Carta de uma jovem pesquisadora
Parte do acervo que compõe o Fundo Cesar Lattes, mantido pelo Siarq, é formado por correspondências recebidas pelo físico ao longo da carreira. Entre os remetentes, há grandes universidades, institutos de pesquisa, órgãos de governo e importantes pesquisadores. No meio de vários papéis timbrados, chamam a atenção três folhas de papel de carta com a aparência dos que comumente vemos em coleções dos anos 1970 e 1980. No fundo amarelo pardo, a caligrafia cuidadosa divide espaço com uma ilustração no canto inferior esquerdo. No topo da folha, a data: “Porto Alegre, 2 de agosto de 1979”.
“Oi, Cesare
Quem está escrevendo é uma estudante de Engenharia Elétrica que adora Física. Meu nome é Dudi, estou no 1º ano (2º semestre) de Engenharia na UFRGS”
“É estranho entrar em contato comigo mesma depois de 45 anos. Li a carta e até me emocionei”, conta Maria de Lourdes Borges, que ainda atende pelo apelido Dudi. Aos 62 anos, a então estudante hoje trabalha como professora no Departamento de Filosofia da Universidade Federal de Santa Catarina (UFSC). Na carta, Borges conta que tinha dúvidas sobre se continuava a cursar engenharia ou se seguia o caminho da física. A opinião de Lattes foi decisiva. “Ele me respondeu e me incentivou a cursar física”, lembra a hoje docente, que ingressou no curso em 1981 na Universidade Federal do Rio Grande do Sul (UFRGS). “Na época, foi uma surpresa receber uma carta dele.”
Apesar disso, a professora afirma que seu percurso acadêmico sofreu desvios, levando-a, por fim, a dedicar-se às humanidades. “Interessante que, na própria carta, falei que tinha medo de me desencantar com a ciência. Em alguma medida, isso acabou acontecendo.” Borges pensou em estudar filosofia das ciências, mas acabou se especializando no pensamento de Immanuel Kant. Revendo sua conversa com Lattes, observa que sua preocupação com a ciência já existia na mente da garota de 17 anos. “Eu me vi como alguém que já tinha preocupações científicas. Na carta, eu menciono estar preocupada com a pesquisa científica no Brasil”, comenta.
Outros trechos da carta mostram parte da rotina de uma jovem estudante da época, como a preocupação com uma aula de Cálculo 2 no dia seguinte e a confidência de que um dos touros criados na fazenda de sua família tinha o nome de Píon, em homenagem à descoberta de Lattes. “Eu colocava nomes das partículas subatômicas nos touros. Havia o Píon, o Méson, o Alfa”, lembra com alegria.

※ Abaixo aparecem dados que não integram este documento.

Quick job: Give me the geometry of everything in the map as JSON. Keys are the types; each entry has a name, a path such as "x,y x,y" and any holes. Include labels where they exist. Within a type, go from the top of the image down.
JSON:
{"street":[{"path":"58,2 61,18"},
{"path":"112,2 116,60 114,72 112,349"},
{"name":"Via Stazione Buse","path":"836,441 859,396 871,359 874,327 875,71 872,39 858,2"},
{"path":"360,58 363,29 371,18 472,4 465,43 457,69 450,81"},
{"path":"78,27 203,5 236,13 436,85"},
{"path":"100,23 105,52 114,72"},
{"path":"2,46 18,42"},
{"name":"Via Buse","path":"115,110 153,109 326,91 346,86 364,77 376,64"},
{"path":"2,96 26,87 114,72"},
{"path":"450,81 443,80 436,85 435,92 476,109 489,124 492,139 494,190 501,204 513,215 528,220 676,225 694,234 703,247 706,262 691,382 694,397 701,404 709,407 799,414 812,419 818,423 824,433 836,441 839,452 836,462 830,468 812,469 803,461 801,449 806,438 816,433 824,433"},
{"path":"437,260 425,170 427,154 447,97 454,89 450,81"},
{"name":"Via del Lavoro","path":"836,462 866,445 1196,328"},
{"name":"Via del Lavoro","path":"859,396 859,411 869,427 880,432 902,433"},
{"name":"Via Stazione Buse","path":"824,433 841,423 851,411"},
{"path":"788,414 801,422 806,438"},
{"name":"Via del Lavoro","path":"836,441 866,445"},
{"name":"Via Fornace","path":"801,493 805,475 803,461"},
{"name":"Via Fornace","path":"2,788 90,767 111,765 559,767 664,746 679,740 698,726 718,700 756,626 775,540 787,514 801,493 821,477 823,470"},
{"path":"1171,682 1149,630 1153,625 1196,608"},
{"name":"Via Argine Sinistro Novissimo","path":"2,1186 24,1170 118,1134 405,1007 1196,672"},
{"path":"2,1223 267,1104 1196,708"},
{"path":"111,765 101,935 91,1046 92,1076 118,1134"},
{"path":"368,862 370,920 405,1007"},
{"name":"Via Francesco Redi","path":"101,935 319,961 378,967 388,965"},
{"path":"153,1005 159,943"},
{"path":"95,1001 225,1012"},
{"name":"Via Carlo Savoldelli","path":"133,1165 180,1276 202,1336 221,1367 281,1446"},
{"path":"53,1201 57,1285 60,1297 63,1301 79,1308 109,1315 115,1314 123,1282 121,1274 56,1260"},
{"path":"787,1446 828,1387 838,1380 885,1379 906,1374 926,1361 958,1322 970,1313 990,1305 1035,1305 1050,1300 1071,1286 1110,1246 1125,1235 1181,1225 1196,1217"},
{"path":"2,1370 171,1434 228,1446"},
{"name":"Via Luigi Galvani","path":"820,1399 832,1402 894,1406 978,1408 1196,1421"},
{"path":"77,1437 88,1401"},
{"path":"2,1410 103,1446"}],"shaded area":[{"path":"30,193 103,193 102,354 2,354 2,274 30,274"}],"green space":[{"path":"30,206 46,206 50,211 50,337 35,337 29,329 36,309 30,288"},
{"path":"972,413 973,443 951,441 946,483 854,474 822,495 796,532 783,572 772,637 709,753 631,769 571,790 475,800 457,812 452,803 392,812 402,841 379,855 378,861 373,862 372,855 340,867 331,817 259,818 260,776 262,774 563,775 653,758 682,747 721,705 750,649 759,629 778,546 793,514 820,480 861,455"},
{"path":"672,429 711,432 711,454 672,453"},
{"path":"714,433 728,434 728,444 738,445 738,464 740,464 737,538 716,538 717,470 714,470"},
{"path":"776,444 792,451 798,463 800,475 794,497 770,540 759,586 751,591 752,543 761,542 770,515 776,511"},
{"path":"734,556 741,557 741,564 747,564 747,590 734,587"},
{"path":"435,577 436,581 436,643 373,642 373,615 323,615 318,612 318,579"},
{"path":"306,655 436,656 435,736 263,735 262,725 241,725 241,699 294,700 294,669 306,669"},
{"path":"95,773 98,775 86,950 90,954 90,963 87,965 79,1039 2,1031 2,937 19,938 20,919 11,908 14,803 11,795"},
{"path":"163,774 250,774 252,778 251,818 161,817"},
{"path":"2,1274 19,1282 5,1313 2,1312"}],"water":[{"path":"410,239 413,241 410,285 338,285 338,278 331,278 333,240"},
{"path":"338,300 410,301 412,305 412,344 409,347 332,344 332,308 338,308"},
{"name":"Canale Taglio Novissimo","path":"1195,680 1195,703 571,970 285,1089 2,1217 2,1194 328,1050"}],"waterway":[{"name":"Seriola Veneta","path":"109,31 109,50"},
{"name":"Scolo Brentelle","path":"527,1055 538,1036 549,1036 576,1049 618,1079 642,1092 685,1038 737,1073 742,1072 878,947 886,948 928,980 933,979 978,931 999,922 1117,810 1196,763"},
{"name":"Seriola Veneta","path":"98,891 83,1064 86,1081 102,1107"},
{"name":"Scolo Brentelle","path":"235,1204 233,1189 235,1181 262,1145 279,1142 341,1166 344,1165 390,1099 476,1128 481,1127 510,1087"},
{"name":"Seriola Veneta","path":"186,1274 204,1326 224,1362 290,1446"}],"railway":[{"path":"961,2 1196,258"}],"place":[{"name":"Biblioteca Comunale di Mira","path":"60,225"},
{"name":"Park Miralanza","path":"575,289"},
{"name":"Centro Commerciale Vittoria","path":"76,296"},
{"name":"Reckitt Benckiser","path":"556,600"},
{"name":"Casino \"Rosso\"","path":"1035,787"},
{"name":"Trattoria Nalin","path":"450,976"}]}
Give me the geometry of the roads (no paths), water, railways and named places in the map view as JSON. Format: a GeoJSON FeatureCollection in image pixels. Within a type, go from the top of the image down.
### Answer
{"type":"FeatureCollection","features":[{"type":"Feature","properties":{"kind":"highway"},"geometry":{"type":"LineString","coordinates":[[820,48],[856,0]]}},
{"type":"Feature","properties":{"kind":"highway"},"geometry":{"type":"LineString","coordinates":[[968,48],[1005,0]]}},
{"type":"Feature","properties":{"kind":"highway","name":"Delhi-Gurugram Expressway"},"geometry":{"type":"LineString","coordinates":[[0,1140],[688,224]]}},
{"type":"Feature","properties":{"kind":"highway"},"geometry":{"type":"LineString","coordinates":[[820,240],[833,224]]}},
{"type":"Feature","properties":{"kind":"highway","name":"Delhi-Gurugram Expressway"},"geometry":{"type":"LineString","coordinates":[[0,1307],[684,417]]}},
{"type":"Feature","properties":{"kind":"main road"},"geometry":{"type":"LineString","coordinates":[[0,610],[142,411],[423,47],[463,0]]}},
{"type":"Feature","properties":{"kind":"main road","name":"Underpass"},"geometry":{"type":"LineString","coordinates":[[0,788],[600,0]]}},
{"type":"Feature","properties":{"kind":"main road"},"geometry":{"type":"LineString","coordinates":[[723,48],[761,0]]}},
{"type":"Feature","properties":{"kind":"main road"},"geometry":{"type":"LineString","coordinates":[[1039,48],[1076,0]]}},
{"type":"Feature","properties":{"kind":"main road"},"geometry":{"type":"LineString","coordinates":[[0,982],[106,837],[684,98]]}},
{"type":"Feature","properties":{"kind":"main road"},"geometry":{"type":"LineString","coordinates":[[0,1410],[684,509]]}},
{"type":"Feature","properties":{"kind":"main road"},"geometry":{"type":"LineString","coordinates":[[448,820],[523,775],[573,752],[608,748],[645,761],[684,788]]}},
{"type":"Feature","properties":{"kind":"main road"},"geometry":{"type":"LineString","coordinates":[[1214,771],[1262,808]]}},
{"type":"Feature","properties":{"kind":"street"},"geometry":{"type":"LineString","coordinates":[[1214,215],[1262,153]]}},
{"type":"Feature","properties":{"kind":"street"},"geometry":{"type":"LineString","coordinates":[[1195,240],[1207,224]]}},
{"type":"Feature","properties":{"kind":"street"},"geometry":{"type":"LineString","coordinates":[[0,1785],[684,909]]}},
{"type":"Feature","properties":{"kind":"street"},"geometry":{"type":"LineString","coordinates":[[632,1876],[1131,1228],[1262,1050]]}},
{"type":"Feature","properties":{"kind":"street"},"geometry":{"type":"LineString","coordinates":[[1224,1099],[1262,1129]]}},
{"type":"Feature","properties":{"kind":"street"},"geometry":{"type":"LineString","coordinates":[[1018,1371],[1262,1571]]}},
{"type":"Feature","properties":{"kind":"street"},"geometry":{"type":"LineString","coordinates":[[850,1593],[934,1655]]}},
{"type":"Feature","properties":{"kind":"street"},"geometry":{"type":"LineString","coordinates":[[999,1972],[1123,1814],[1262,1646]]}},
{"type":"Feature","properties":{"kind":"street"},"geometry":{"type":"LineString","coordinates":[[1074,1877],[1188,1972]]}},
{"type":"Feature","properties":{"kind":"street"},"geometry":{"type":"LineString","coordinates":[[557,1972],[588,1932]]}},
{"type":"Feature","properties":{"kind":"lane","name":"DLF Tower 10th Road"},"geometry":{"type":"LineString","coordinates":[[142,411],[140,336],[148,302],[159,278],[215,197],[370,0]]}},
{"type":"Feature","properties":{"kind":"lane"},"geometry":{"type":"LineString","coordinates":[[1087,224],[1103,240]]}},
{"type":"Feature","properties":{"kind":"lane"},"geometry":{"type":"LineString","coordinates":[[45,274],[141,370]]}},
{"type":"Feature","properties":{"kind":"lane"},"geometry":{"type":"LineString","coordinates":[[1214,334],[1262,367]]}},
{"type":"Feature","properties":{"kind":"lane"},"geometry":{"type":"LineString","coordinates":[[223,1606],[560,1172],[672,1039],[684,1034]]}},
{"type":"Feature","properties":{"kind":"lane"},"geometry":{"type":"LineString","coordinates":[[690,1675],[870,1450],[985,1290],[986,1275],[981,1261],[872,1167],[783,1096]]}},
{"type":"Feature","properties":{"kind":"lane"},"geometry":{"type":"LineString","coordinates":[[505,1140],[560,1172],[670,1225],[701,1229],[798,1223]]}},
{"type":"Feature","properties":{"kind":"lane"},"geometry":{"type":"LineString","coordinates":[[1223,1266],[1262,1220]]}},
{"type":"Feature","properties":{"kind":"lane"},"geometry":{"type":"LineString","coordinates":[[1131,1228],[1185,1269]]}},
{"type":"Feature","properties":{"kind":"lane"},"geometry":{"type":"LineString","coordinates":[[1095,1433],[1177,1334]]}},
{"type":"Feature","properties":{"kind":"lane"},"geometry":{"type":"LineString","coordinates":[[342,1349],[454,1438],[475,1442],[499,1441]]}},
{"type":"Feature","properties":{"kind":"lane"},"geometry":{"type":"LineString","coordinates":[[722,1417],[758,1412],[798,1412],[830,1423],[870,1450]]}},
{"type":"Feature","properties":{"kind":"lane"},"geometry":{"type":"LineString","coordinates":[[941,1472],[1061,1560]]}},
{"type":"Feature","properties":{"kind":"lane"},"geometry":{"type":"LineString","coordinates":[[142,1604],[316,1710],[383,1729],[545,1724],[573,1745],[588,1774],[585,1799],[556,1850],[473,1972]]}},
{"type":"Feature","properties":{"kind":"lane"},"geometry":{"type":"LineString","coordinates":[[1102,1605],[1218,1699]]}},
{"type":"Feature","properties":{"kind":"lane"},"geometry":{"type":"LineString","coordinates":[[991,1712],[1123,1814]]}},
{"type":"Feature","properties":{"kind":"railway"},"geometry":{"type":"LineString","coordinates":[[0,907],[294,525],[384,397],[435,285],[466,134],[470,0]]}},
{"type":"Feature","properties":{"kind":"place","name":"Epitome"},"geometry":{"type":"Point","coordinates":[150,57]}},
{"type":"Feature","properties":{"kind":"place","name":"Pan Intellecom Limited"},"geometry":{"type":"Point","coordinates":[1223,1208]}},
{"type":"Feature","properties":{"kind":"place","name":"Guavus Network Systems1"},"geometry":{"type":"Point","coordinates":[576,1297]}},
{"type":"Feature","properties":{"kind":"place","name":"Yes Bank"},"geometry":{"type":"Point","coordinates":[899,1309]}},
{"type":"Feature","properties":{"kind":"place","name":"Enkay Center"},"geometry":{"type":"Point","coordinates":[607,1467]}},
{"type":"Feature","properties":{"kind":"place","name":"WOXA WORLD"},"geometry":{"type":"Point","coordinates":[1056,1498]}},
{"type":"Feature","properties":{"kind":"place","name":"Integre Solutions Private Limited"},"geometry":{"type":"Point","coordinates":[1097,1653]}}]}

Borges diz ainda que, depois de ter enveredado pelos caminhos da filosofia, deixou de acompanhar de perto os feitos científicos de Lattes. Em uma das suas frequentes mudanças de endereço, a carta enviada pelo físico em resposta a sua se perdeu. Entretanto a docente acredita que o exemplo dado pelo cientista a gerações de pesquisadores contribuiu para determinar suas escolhas de vida. “Certamente, ele me influenciou a seguir na ciência e, mais do que isso, ao conhecimento em geral. Nunca saí da universidade. Hoje sou uma pesquisadora.” O reencontro consigo mesma também a surpreendeu pela coragem de, ainda garota, escrever a um grande nome da ciência e conversar com ele como um amigo. “Provavelmente era o meu melhor papel de carta da época. E eu ainda disse: ‘Me escreva, hein?’ Fui bastante ousada”, diverte-se.